BEGIN Reading passage

The fact that entropy-based measures are parameter-free is good for computational performance reasons, but I'm not sure it is otherwise an argument in their favour. The true underlying model is almost certainly hierarchical and parametric (if at the level of individual synaptic weights).

Overall, I would appreciate if these caveats are mentioned in the discussion and some wordings adjusted (e.g. "strong evidence suggests that these measures carry-over a residual dependency on type 1 performance" ... "information-theoretic indexes of metacognitive efficiency that can ameliorate most of these problems".).

2. If I'm not mistaken, entropy-based measures cannot capture hypersensitivity. Even worse, I would assume (though I may be wrong) that hypersensitivity artificially *reduces* the mutual information and hence hypersensitive observers would be converted to hyposensitive observers. Given the fact that this manuscript features datasets with strong apparent hypersensitivity (see 3.) increases the importance of this issue and it should be discussed or raised as a limitation.

END Reading passage
BEGIN Information shown

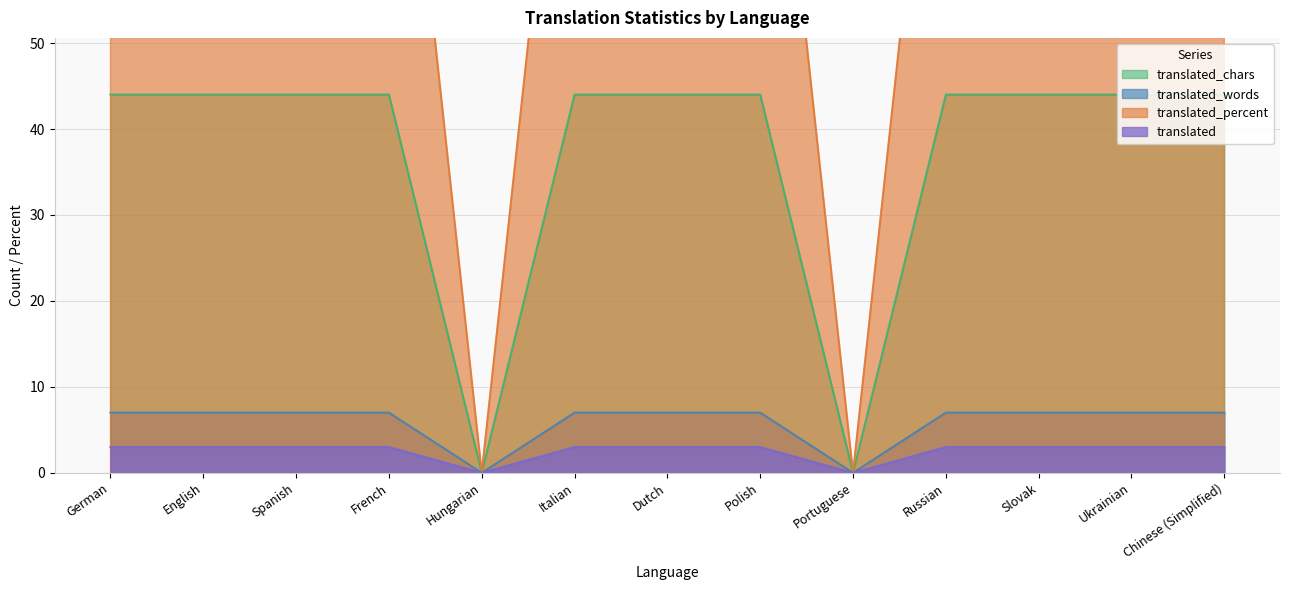

True or false: translated_percent and translated_chars cross at least once.

False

END Information shown

Problems and tasks:
1 - Reproduce the passage from the reviewer comments on metacognitive measures, starting with "The fact that entropy-based" and going on through "individual synaptic weights).".
2 - List every distinct hyphenated word that appears in the reviewer comments on metacognitive measures.

Task answers:
1 -
The fact that entropy-based measures are parameter-free is good for computational performance reasons, but I'm not sure it is otherwise an argument in their favour. The true underlying model is almost certainly hierarchical and parametric (if at the level of individual synaptic weights).

2 -
entropy-based
parameter-free
carry-over
information-theoretic